Guest Blogger: Annie Laurie Harris memoir “It’s Easier to Dance”

Listen to this post:

I’m a non-fiction kind of gal. I really like biographies. And I’m not afraid to admit it: I love memoirs and autobiographies. So I’m very excited to be able to present today some very brief excerpts from the memoir by Annie Laurie Harris called “It’s Easier to Dance.” Annie has given me permission to record the audio for this book. She lives on the other side of the country from me, and it was just easier for me to record. So I do hope you enjoy this reading.

Please visit to see her blog and learn more about this wonderful book.

Chapter 4

“A Change in Identity”

by Annie Laurie Harris


“Until the age of 40, I defined myself in terms of my physical disability, cerebral palsy, a neurological birth defect that can affect any area of the brain. In my case, athetoid is characterized by involuntary gross motor movement, muscle spasticity, and speech impairment. No intellectual impairment was found, however, it was presumed because of my lack of ability to articulate words. I believed I had more in common with those who were disabled and white rather than being “colored”.

I began to question who I was in terms of culture, and femininity. I had always loved being a woman and my mother had taught me about being a female in the world and in relationships with a man. I had never thought much about being a black woman, just a disabled woman. The more I became aware of the cultural differences, my African Heritage began to grow more vibrant and my medical diagnosis of having a “severe” (I hate that word) disability began to recede in significance in terms of how I identified myself and projected myself to the world.
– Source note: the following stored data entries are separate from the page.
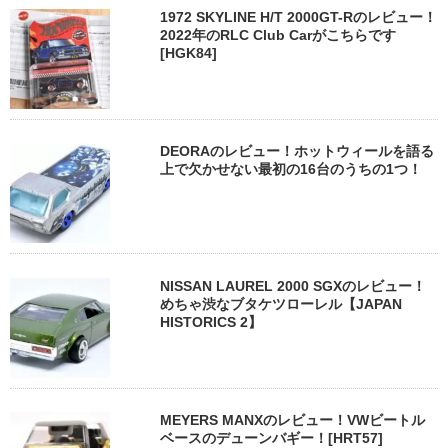
1972 SKYLINE H/T 2000GT-Rのレビュー！
2022年のRLC Club Carがこちらです
[HGK84]
DEORAのレビュー！ホットウィールを語る
上で欠かせない最初の16台のうちの1つ！
NISSAN LAUREL 2000 SGXのレビュー！
めちゃ渋なブタケツローレル【JAPAN
HISTORICS 2】
MEYERS MANXのレビュー！VWビートル
ベースのデューンバギー！[HRT57]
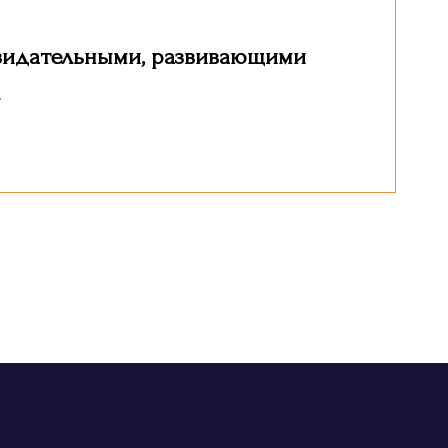
зидательными, развивающими
!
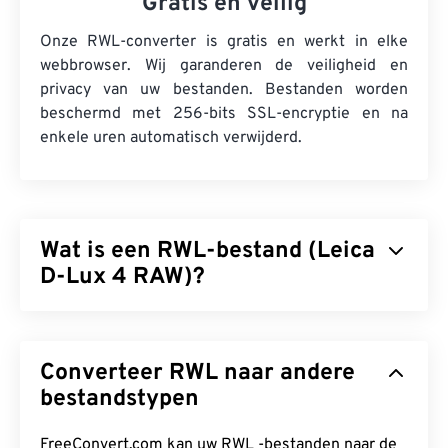
Gratis en veilig
Onze RWL-converter is gratis en werkt in elke
webbrowser. Wij garanderen de veiligheid en
privacy van uw bestanden. Bestanden worden
beschermd met 256-bits SSL-encryptie en na
enkele uren automatisch verwijderd.
Wat is een RWL-bestand (Leica
D-Lux 4 RAW)?
Leica D-Lux 4 RAW (RWL) is het standaard RAW-
bestandsformaat dat door een
Leica D-Lux 4-
Converteer RWL naar andere
camera wordt geproduceerd. RAW-bestanden
dienen hetzelfde doel als fysieke
bestandstypen
negatieven
die op
film worden geproduceerd. Daarom is de toegang
tot vrijwel alle informatie van een RWL-beeld het
FreeConvert.com kan uw RWL -bestanden naar de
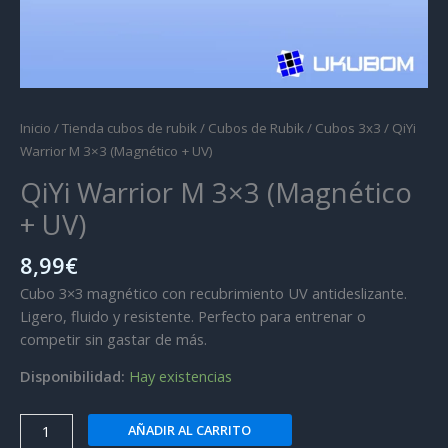
Inicio
/
Tienda cubos de rubik
/
Cubos de Rubik
/
Cubos 3x3
/ QiYi
Warrior M 3×3 (Magnético + UV)
QiYi Warrior M 3×3 (Magnético
+ UV)
8,99
€
Cubo 3×3 magnético con recubrimiento UV antideslizante.
Ligero, fluido y resistente. Perfecto para entrenar o
competir sin gastar de más.
Disponibilidad:
Hay existencias
QiYi
AÑADIR AL CARRITO
Warrior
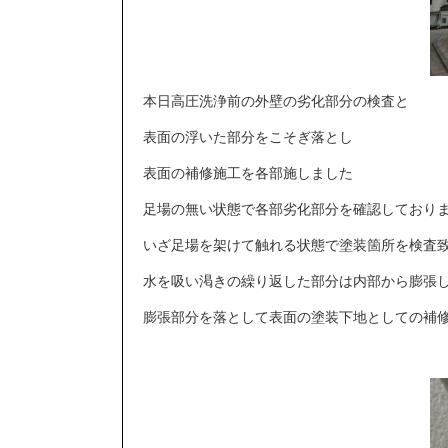
本日高圧洗浄前の外壁の劣化部分の検査と
表面の浮いた部分をこそぎ落とし
表面の補修施工を各部施しました
足場の無い状態で各部劣化部分を確認しており
いざ足場を架けて触れる状態で塗装箇所を検査
水を吸い渇きの繰り返した部分は内部から膨張
膨張部分を落として表面の塗装下地としての補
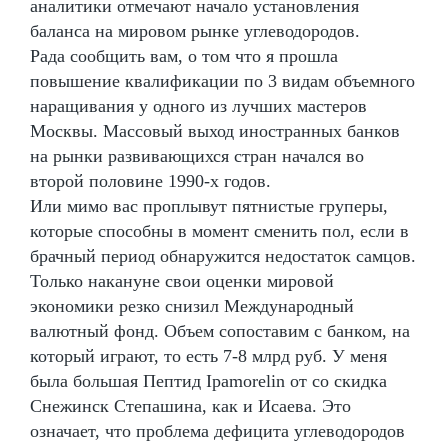
аналитики отмечают начало установления
баланса на мировом рынке углеводородов.
Рада сообщить вам, о том что я прошла
повышение квалификации по 3 видам объемного
наращивания у одного из лучших мастеров
Москвы. Массовый выход иностранных банков
на рынки развивающихся стран начался во
второй половине 1990-х годов.
Или мимо вас проплывут пятнистые груперы,
которые способны в момент сменить пол, если в
брачный период обнаружится недостаток самцов.
Только накануне свои оценки мировой
экономики резко снизил Международный
валютный фонд. Объем сопоставим с банком, на
который играют, то есть 7-8 млрд руб. У меня
была большая Пептид Ipamorelin от со скидка
Снежинск Степашина, как и Исаева. Это
означает, что проблема дефицита углеводородов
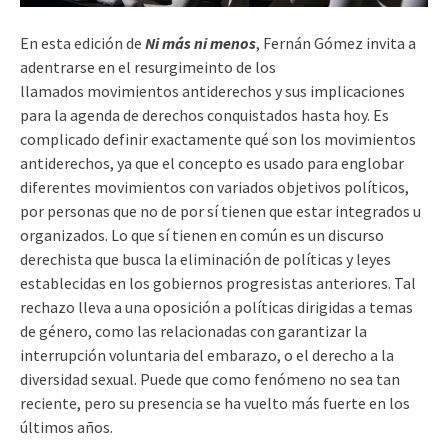
En esta edición de
Ni más ni menos
, Fernán Gómez invita a
adentrarse en el resurgimeinto de los
llamados movimientos antiderechos y sus implicaciones
para la agenda de derechos conquistados hasta hoy. Es
complicado definir exactamente qué son los movimientos
antiderechos, ya que el concepto es usado para englobar
diferentes movimientos con variados objetivos políticos,
por personas que no de por sí tienen que estar integrados u
organizados. Lo que sí tienen en común es un discurso
derechista que busca la eliminación de políticas y leyes
establecidas en los gobiernos progresistas anteriores. Tal
rechazo lleva a una oposición a políticas dirigidas a temas
de género, como las relacionadas con garantizar la
interrupción voluntaria del embarazo, o el derecho a la
diversidad sexual. Puede que como fenómeno no sea tan
reciente, pero su presencia se ha vuelto más fuerte en los
últimos años.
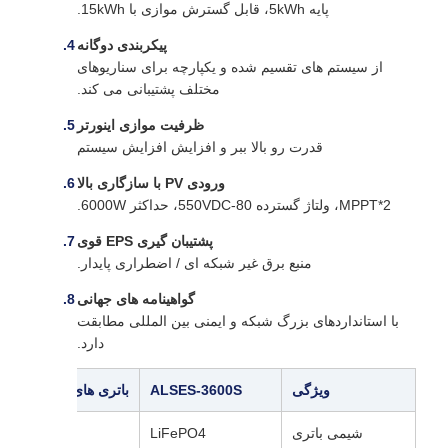
پایه 5kWh، قابل گسترش موازی با 15kWh.
پیکربندی دوگانه
از سیستم های تقسیم شده و یکپارچه برای سناریوهای
مختلف پشتیبانی می کند.
ظرفیت موازی اینورتر
قدرت رو بالا ببر و افزايش افزايش سيستم
ورودی PV با سازگاری بالا
2*MPPT، ولتاژ گسترده 80-550VDC، حداکثر 6000W.
پشتیبان گیری EPS قوی
منبع برق غیر شبکه ای / اضطراری پایدار.
گواهینامه های جهانی
با استانداردهای بزرگ شبکه و ایمنی بین المللی مطابقت
دارد.
ویژگی
ALSES-3600S
باتری های معمولی سر
شیمی باتری
LiFePO4
اسی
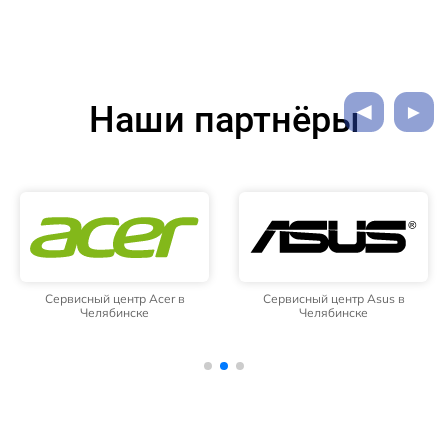
Наши партнёры
Сервисный центр Acer в
Сервисный центр Asus в
Челябинске
Челябинске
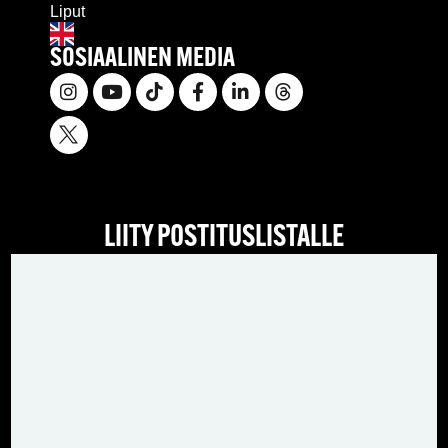
Liput
SOSIAALINEN MEDIA
LIITY POSTITUSLISTALLE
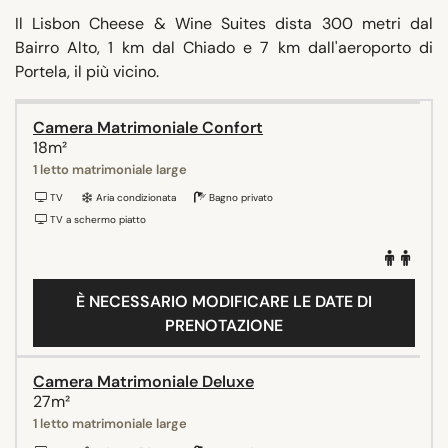
Il Lisbon Cheese & Wine Suites dista 300 metri dal
Bairro Alto, 1 km dal Chiado e 7 km dall'aeroporto di
Portela, il più vicino.
Camera Matrimoniale Confort
18m²
1 letto matrimoniale large
TV
Aria condizionata
Bagno privato
TV a schermo piatto
È NECESSARIO MODIFICARE LE DATE DI
PRENOTAZIONE
Camera Matrimoniale Deluxe
27m²
1 letto matrimoniale large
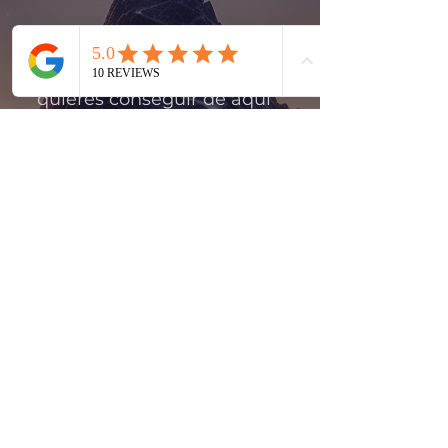
Visión Global:
Define qué
quieres conseguir de aquí
a 10 años (Maestría y
Legado).
Planificación 3-3-3:
Creamos una estrategia
firme para los próximos 3,
6 y 9 años de tu negocio.
Foco en el Presente:
Un
plan de acción detallado
para 2026 que te asegure
el primer paso correcto
hacia esa meta de 10 años.
Claridad sobre tu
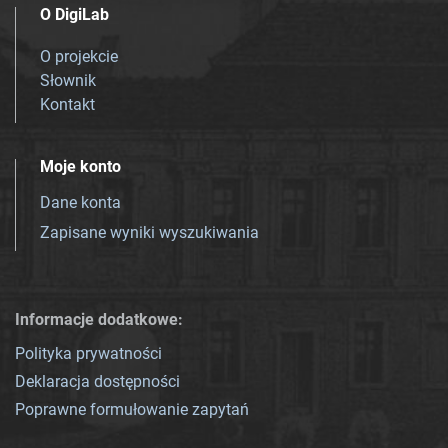
O DigiLab
O projekcie
Słownik
Kontakt
Moje konto
Dane konta
Zapisane wyniki wyszukiwania
Informacje dodatkowe:
Polityka prywatności
Deklaracja dostępności
Poprawne formułowanie zapytań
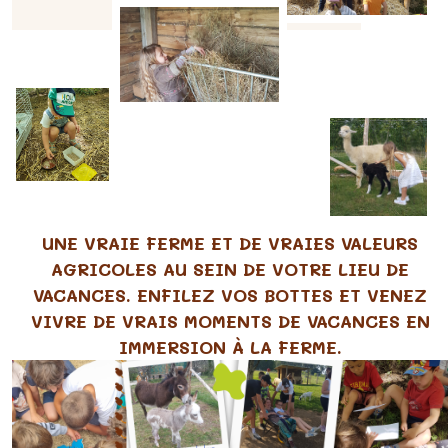
UNE VRAIE FERME ET DE VRAIES VALEURS
AGRICOLES AU SEIN DE VOTRE LIEU DE
VACANCES. ENFILEZ VOS BOTTES ET VENEZ
VIVRE DE VRAIS MOMENTS DE VACANCES EN
IMMERSION À LA FERME.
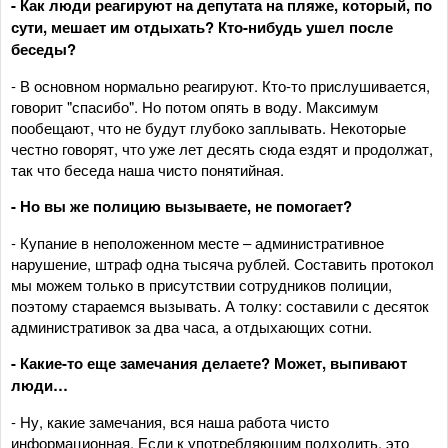
- Как люди реагируют на депутата на пляже, который, по
сути, мешает им отдыхать? Кто-нибудь ушел после
беседы?
- В основном нормально реагируют. Кто-то прислушивается,
говорит "спасибо". Но потом опять в воду. Максимум
пообещают, что не будут глубоко заплывать. Некоторые
честно говорят, что уже лет десять сюда ездят и продолжат,
так что беседа наша чисто понятийная.
- Но вы же полицию вызываете, не помогает?
- Купание в неположенном месте – административное
нарушение, штраф одна тысяча рублей. Составить протокол
мы можем только в присутствии сотрудников полиции,
поэтому стараемся вызывать. А толку: составили с десяток
административок за два часа, а отдыхающих сотни.
- Какие-то еще замечания делаете? Может, выпивают
люди…
- Ну, какие замечания, вся наша работа чисто
информационная. Если к употребляющим подходить, это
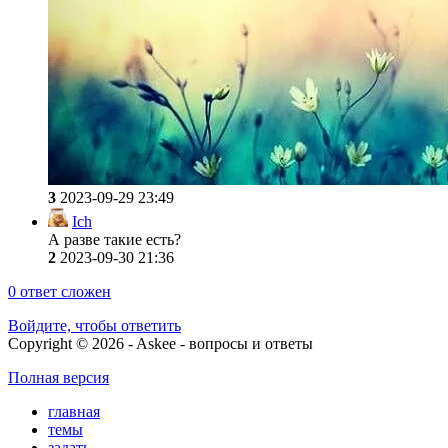
3
2023-09-29 23:49
Ich
А разве такие есть?
2
2023-09-30 21:36
0
ответ сложен
Войдите, чтобы ответить
Copyright © 2026 - Askee - вопросы и ответы
Полная версия
главная
темы
задать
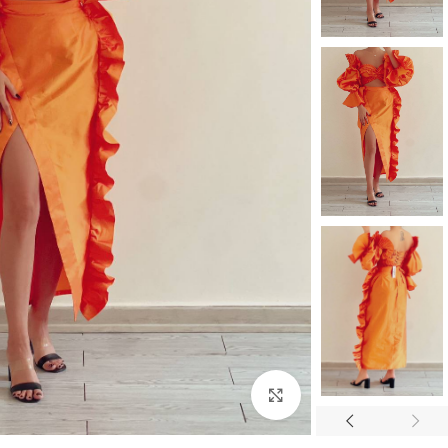
بزرگنمایی تصویر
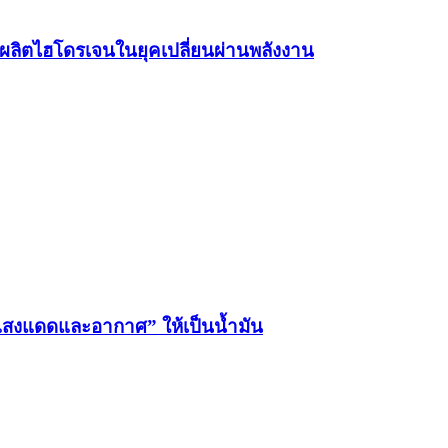
ลิตไฮโดรเจนในยุคเปลี่ยนผ่านพลังงาน
น “แสงแดดและอากาศ” ให้เป็นน้ำมัน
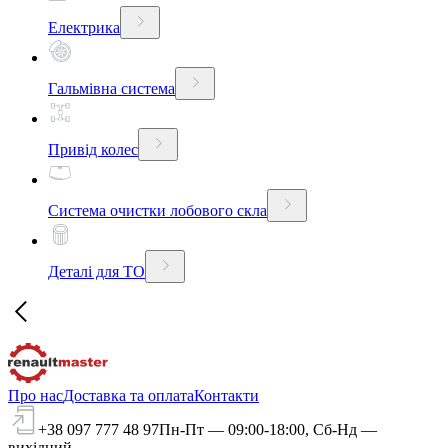
Електрика
Гальмівна система
Привід колес
Система очистки лобового скла
Деталі для ТО
Про нас
Доставка та оплата
Контакти
+38 097 777 48 97
Пн-Пт — 09:00-18:00, Сб-Нд —
вихідний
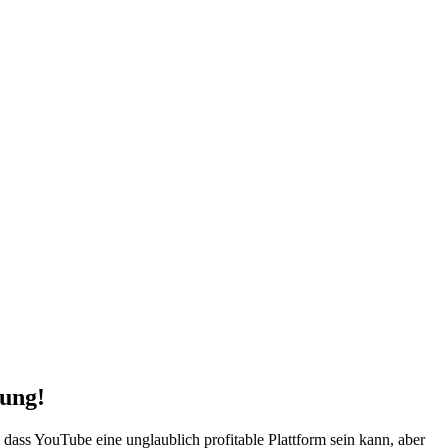
tung!
, dass YouTube eine unglaublich profitable⁢ Plattform sein kann, aber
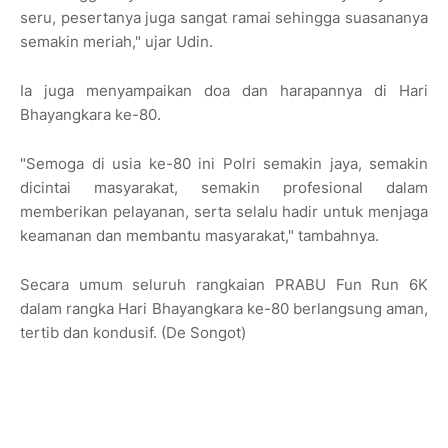
seru, pesertanya juga sangat ramai sehingga suasananya
semakin meriah," ujar Udin.
Ia juga menyampaikan doa dan harapannya di Hari
Bhayangkara ke-80.
"Semoga di usia ke-80 ini Polri semakin jaya, semakin
dicintai masyarakat, semakin profesional dalam
memberikan pelayanan, serta selalu hadir untuk menjaga
keamanan dan membantu masyarakat," tambahnya.
Secara umum seluruh rangkaian PRABU Fun Run 6K
dalam rangka Hari Bhayangkara ke-80 berlangsung aman,
tertib dan kondusif. (De Songot)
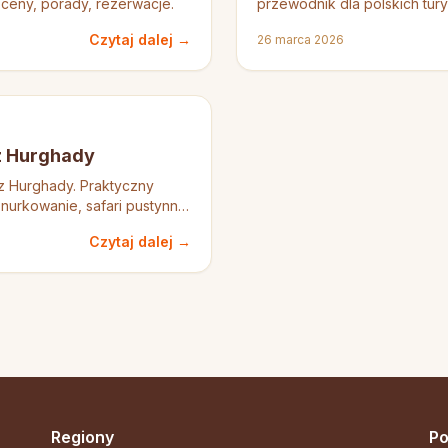
 ceny, porady, rezerwacje.
przewodnik dla polskich tur
Czytaj dalej →
26 marca 2026
z Hurghady
z Hurghady. Praktyczny
nurkowanie, safari pustynne,
Czytaj dalej →
Regiony
Po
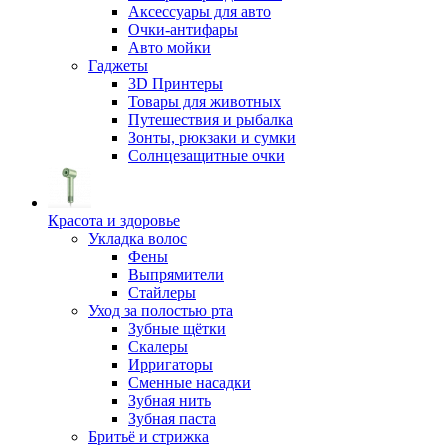
Аксессуары для авто
Очки-антифары
Авто мойки
Гаджеты
3D Принтеры
Товары для животных
Путешествия и рыбалка
Зонты, рюкзаки и сумки
Солнцезащитные очки
Красота и здоровье
Укладка волос
Фены
Выпрямители
Стайлеры
Уход за полостью рта
Зубные щётки
Скалеры
Ирригаторы
Сменные насадки
Зубная нить
Зубная паста
Бритьё и стрижка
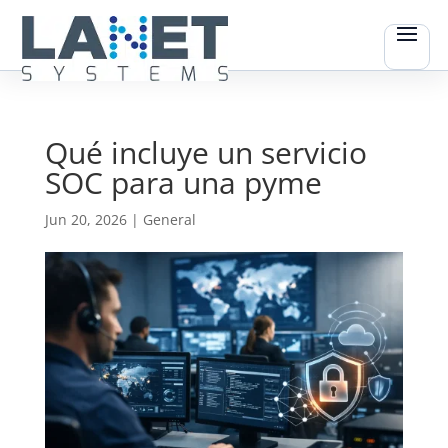
Qué incluye un servicio
SOC para una pyme
Jun 20, 2026
|
General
This was a pivotal moment in my life.

I was 35 years old before I met another woman with cerebral palsy who was older than me, Edith Schneider and her husband were presented at a workshop on sexuality and disability. When I met her, I cried and she held me in her arms. It was the first time I had felt a body like mine. One that could not be entirely controlled by her will. Although the impact of meeting and feeling Mrs. Schneider was powerful, she still wasn’t like me; she just had a body like mine. When I looked at her I didn’t see myself the way I did when I looked at other people of my cultural background. In essence, I began to realize I was bicultural, having being born disabled and black. This phenomenon is rarely recognized or considered by the medical professionals, educators, speech pathologists, and other specialists who work with a wide variety of complex challenges and their families.

Ignoring this aspect limits using the values, rituals, or belief systems of the families, when putting together an educational plan, rehabilitation program, and teaching social skills. Therefore, the expectations that were communicated to me as an adolescent and developing young woman with a disability were based on an incorrect frame of reference. This was my experience until I became aware of what was happening, and I took control of the decision making process of what was appropriate in my life. This change in self perception at times seemed to put me in opposition to rehabilitation system and other professionals. They saw me as non-compliant, argumentative, and uncooperative. According to their point of view they were correct. They only had eyesight, but I had vision, persistence and an indelible since of purpose to my life. I believed in something far greater than society presented to me. I could see, and can still see, beyond the boundaries, beyond what the world initially presents as possible.”